Who would be liable? It might be argued that the volunteer has no duty as he or she is a volunteer, but St John would have the duty. St John agreed to provide first aiders and if the person who attended does not give first aid, St John has failed in its obligations. If I was the lawyer and if the patient could prove that the failure to administer first aid made their case worse you would run the case that both the volunteer and St John were negligent. If the volunteer was negligent St John would be vicariously liable and if St John were negligent they would be liable in their own right.
As for vicarious liability one might argue that the failure of the first aider meant they were ‘on a frolic of their own’ and there should be no vicarious liability but remember that the point of a negligence action is to ensure that the person who suffers a loss receives compensation. To allow St John ‘off the hook’ would deprive the injured person of an effective remedy. The person on duty is there representing St John in their uniform, their failure is St John’s failure so I don’t think a court would accept that St John should not carry the responsibility for their failure.
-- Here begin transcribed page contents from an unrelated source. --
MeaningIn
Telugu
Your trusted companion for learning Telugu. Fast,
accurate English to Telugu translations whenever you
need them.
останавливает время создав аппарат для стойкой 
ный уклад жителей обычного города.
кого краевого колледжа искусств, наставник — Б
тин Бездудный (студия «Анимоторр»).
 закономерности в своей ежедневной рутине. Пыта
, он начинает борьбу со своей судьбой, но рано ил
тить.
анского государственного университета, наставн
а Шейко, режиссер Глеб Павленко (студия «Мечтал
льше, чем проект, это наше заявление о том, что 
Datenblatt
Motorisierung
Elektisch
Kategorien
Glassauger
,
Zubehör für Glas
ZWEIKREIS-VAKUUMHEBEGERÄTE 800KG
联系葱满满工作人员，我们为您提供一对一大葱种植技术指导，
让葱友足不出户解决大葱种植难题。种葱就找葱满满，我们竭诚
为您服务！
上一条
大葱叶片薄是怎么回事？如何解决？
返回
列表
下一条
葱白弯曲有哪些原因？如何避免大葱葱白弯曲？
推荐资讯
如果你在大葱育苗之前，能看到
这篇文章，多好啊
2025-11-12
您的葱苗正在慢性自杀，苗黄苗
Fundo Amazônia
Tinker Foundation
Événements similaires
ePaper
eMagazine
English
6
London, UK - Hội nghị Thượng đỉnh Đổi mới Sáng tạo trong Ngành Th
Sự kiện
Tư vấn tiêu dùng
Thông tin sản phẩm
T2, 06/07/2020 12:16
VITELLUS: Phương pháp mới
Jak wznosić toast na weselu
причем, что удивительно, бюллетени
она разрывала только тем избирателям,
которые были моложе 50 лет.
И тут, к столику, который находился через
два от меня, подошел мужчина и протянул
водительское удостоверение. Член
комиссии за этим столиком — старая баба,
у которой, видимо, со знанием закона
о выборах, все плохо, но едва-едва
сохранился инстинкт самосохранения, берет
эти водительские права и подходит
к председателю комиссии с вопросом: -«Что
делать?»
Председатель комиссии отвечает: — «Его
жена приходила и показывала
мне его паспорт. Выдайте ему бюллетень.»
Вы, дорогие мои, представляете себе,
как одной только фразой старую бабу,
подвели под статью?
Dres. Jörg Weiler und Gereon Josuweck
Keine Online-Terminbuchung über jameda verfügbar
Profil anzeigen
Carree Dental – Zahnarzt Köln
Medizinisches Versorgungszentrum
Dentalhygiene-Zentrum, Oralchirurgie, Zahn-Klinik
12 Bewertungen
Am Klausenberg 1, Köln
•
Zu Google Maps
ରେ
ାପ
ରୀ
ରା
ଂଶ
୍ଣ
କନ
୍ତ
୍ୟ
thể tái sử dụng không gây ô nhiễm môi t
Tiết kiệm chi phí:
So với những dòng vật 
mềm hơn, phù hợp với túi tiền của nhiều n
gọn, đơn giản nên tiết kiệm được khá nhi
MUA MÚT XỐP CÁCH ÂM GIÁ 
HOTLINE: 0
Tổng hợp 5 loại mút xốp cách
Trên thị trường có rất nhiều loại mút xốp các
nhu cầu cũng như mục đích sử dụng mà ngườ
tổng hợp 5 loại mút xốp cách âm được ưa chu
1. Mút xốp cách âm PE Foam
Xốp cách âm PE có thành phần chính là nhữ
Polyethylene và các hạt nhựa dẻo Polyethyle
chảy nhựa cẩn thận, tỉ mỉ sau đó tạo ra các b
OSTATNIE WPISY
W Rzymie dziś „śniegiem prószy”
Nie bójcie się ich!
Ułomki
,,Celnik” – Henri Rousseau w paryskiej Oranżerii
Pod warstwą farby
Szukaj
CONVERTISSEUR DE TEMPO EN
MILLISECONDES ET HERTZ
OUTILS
In the scenario described there would be a duty to treat. This is not about a duty to treat a stranger. There is no law directly on point because a) first aiders don’t get sued, b) first aiders on duty one assumes actually treat people who come to them and c) the case would never get to court on that issue. The presence of a duty in that case is axiomatic, no-one could seriously argue there was no duty to treat.
In my view the first aid organisation (that for this example we’ve been calling St John) would be liable both in its own right for failing to provide the agreed service and for failing in its duty and also for negligence of its volunteer.